_Metin bölümü_.
___

MHP 10. Büyük Kurultayının kendime göre değerlendirmesini yaptığım yazılarımdan sonra MHP ve yönetimi ile ilgili yazmama kararı almıştım.
Ancak MHP Genel Başkanının son gurup konuşması, bu konuşmaya gelen tepkiler ve konuşmaya sebep oluşturan gelişmeler sebebi ile bu kararımı değiştirmek zorunda kaldım.
Sayın Bahçeli’nin konuşmasına tepki verecek odaklar bizce malum çevrelerdi. Her zamanki gibi bu gayri milli düşünen/yaşayan zihniyet sahipleri beni yanıltmadılar ve beklediğim doğrultuda açıklamalar yaptılar.
Beni şaşırtan, üzen ve bu yazıyı yazmama sebep olanlar kendilerini “milliyetçi namıyla pazarlayan, gazetelerde köşe tutmuş, bundan ekmek kazanan kişilerin tavrı/tepkisi” oldu.
MHP Genel Başkanı Sayın Devlet Bahçeli’nin 8 Ocak 2013 tarihli gurup konuşmasını heyecanla dinledim/okudum akıl ve vicdan sahibi her Türk Milliyetçisi gibi olumlu bulup alkışladım.
Sayın Bahçeli bugüne kadar vatanın ve milletin birliği konusunda aşırı duyarlı, milletin bekasına yönelik bölücü/yıkıcı tehditlere karşı tavizsiz olmuştur.
Yargı sürecindeki davalara özellikle çete ve darbe suçlaması altında olan sanıklara temkinli yaklaşmıştır.
Her fırsatta “tuzun kokmaması gerektiğini” devletin en önemli erki olan yargının korunmasının şart olduğunu vurgulamıştır.
Bunun tek istisnası partisinin İstanbul milletvekili olan Sayın Engin Alan’dır.

___

_Veri listesi_.
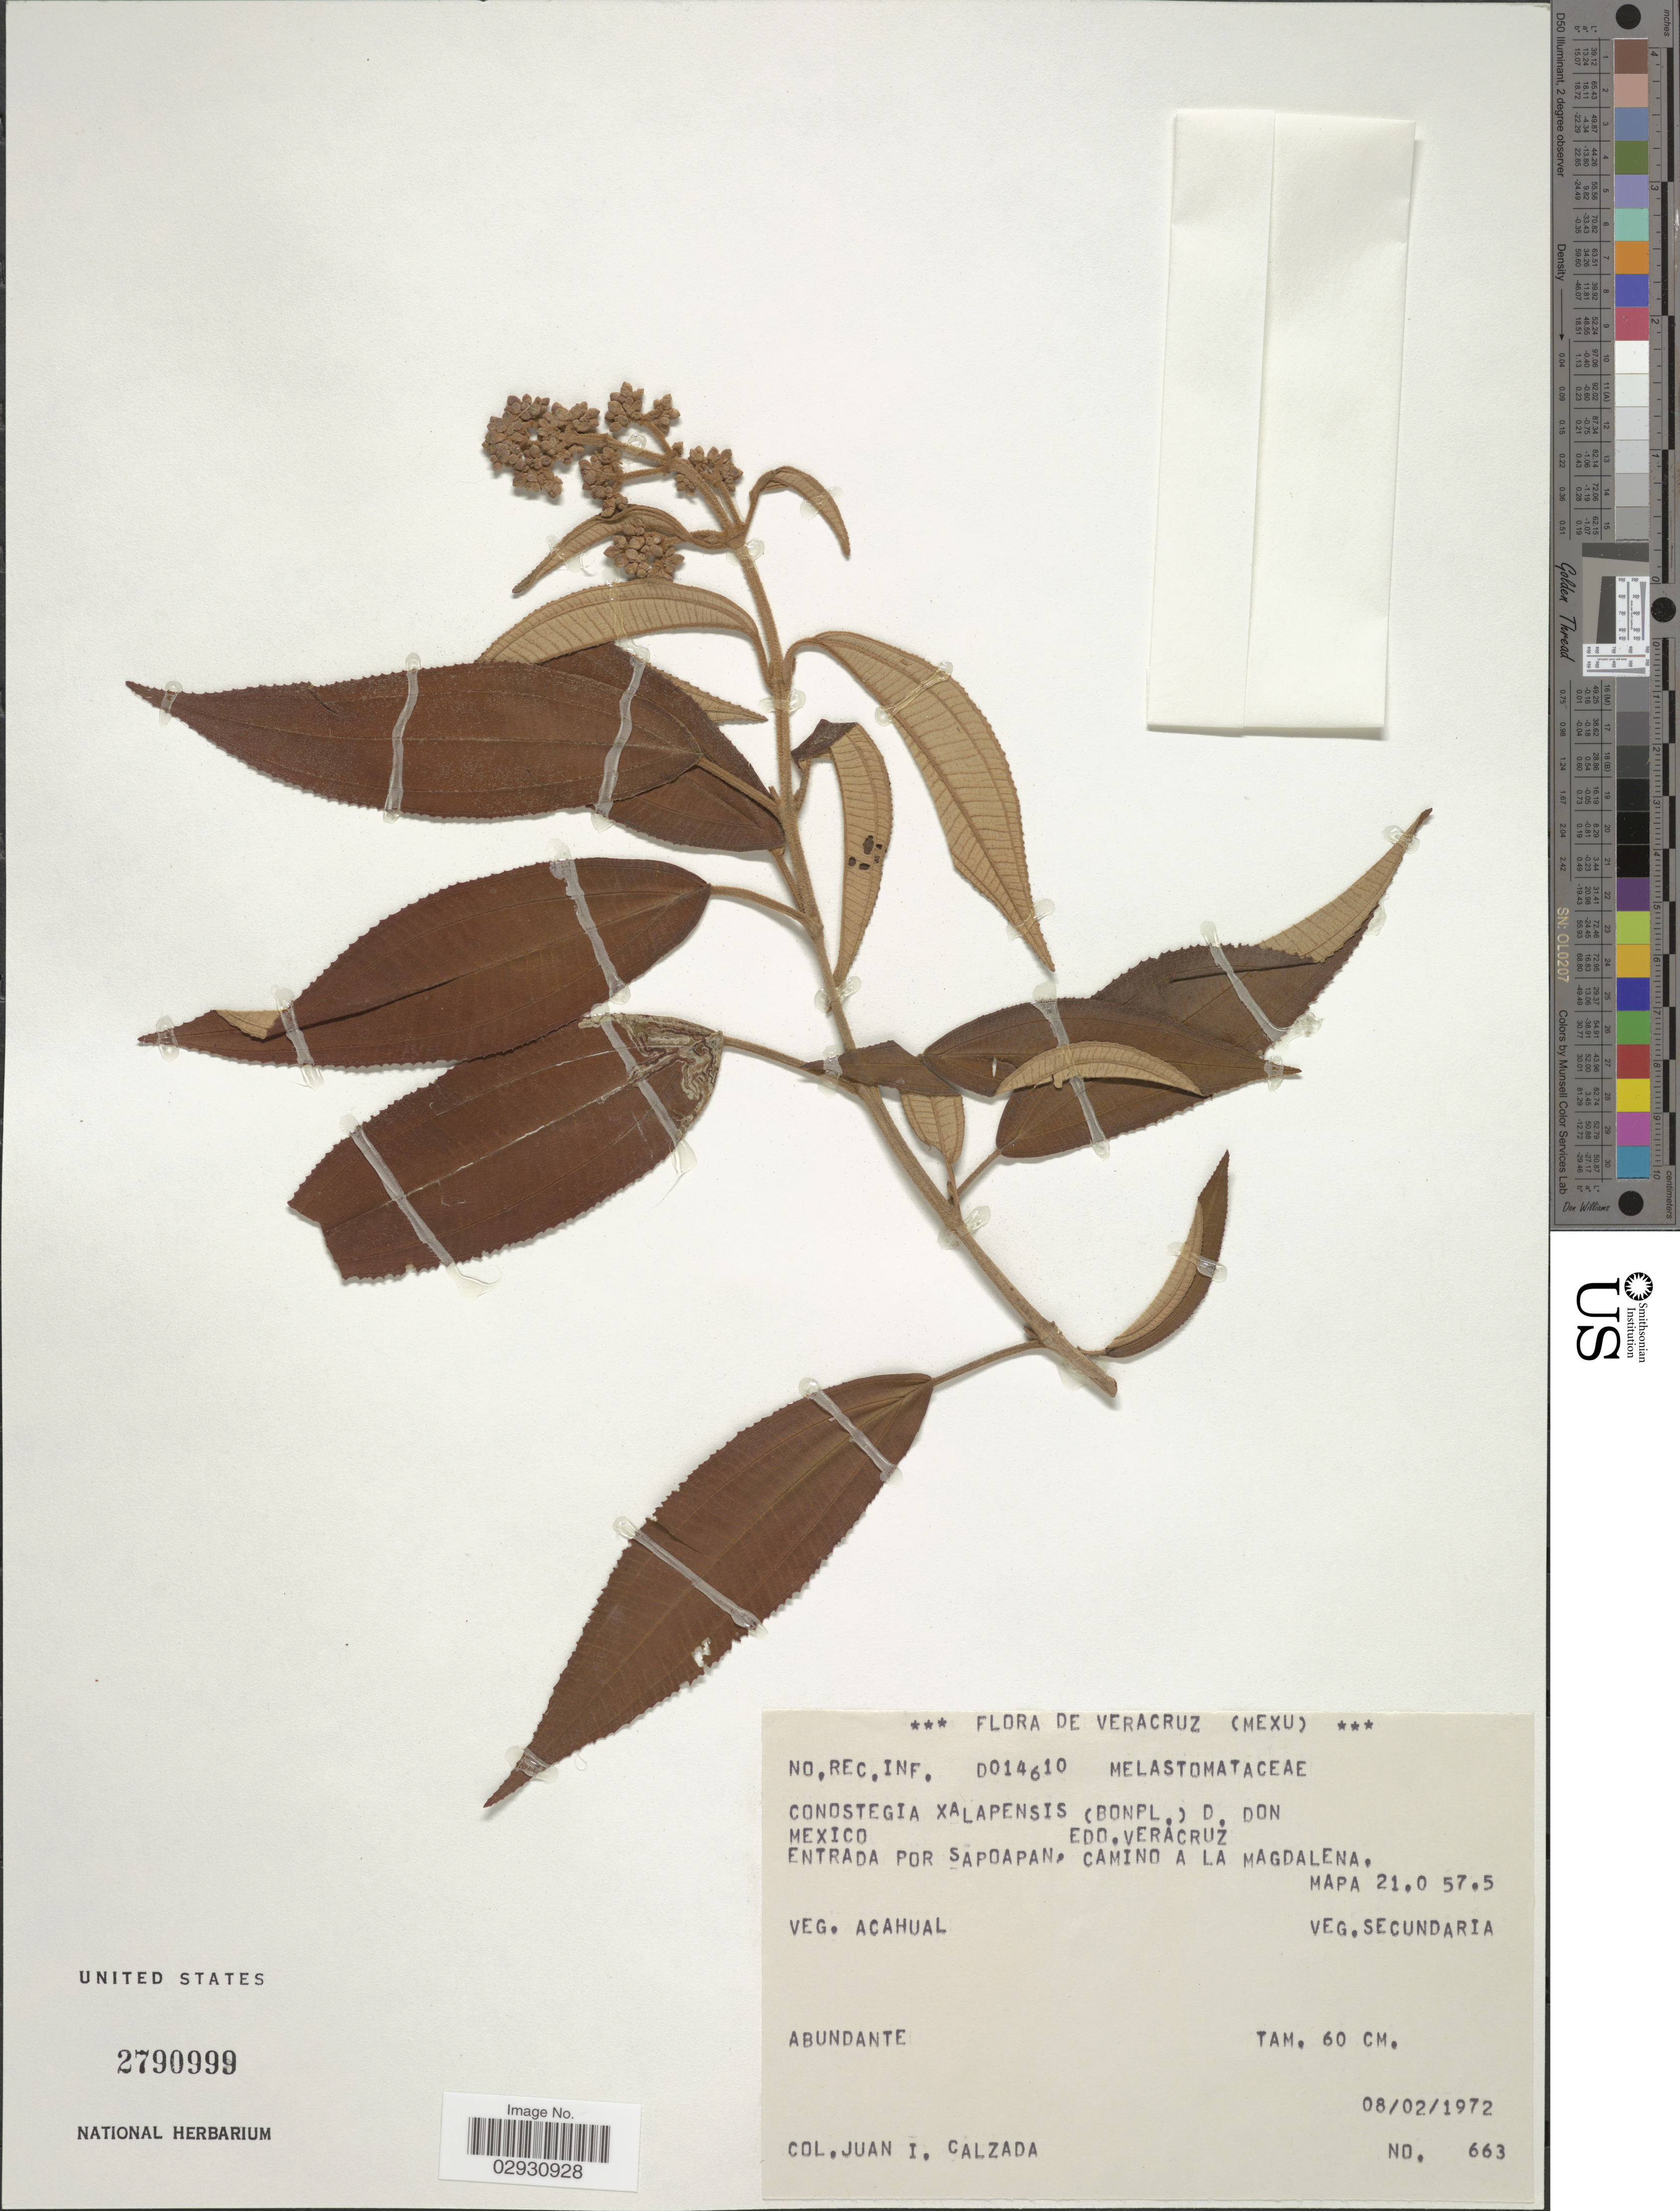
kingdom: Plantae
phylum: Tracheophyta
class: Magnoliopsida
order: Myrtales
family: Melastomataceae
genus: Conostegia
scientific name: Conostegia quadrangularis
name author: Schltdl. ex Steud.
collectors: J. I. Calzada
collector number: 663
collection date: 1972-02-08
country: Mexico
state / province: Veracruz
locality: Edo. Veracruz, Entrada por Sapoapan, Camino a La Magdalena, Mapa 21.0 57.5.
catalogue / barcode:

___

_Yönerge ve şartlar_. MHP Genel Başkanının grup konuşmasını ele alan köşe yazısını, Engin Alan'ın adının geçtiği son cümlenin ardından sürdürür müsünüz?

_Yanıt_.
Sayın Bahçeli bu konuda kendisine yöneltilen bütün eleştirilere kulak tıkamış, son olarak MHP Büyük Kurultayında Türk ve dünya kamuoyu önünde açıkça Engin Paşa’ya güçlü bir şekilde destek vermiştir.
Bu istisna dışında bugüne kadar yüzde yüz yanlış işletildiğini bildiği ve bildiğini de ima ettiği konularda bile “yargı sürecinin sonunu beklemek gerektiğini” söylemiştir.
Ne var ki son gelişmeler ile devletin İmralı canisinin güdümüne konması bardağı taşırmış ve Sayın Bahçeli bu tutumunu değiştirmiştir.
Yargının da yasama gibi yürütme tarafından esir alındığına karar vermiş, tuzun da koktuğuna kanaat getirerek ilk kez “çetecilikle-darbecilikle” suçlanan askerlere/sivillere 26. Genelkurmay Başkanının şahsında sahip çıkmıştır.
Bu yeni durum okyanus ötesi güçleri çileden çıkarmış, basındaki tasmalıları ve sözde aydınları vasıtasıyla MHP’ye yeni silahlarla ve yeni yöntemlerle saldırılar başlatmalarına yol açmıştır.
Sayın Bahçeli’nin “Bazı milliyetçiyim diyenlerin anlayamadığı/anlamak istemediği” kapsamlı konuşmasının, şer odaklarını ziyadesiyle korkutan, ürküten beni ise gururlandırıp, umutlandıran ve derinden etkileyen sözleri şunlardı;
“Recep Tayyip Öcalan ve Abdullah Öcalan ve arkalarında duran küresel yardakçıları bölünmemizi, ayrılmamızı buyurdular.
Ne yapalım, buna rıza mı gösterelim?
……
…Madem İmralı’ya ziyaret sıklaşmıştır, değil mi ki terörist başına gitmek kutsanmıştır; bu durum karşısında İmralı’daki terörist sizin olsun.
Biliniz ki ben de Silivri’ye gidip, terörist olmakla ve terör örgütü kurmakla suçlanan, bize göre de terörle mücadelede tarihi vazife üstlenen ve bu konuda eşsiz hizmetleri bulunan 26. Genelkurmay Başkanımızı ziyaret edeceğim ve Allah’ın izniyle kısa süre içinde onunla kucaklaşacağım……”
MHP Genel Başkanı kamuoyu önünde ilk kez Başbakana açıkça “sen bölücüsün ve bölücü başı İmralı canisiyle eşbaşkansın” diyor ve ihanet içinde olduğunu söyledi.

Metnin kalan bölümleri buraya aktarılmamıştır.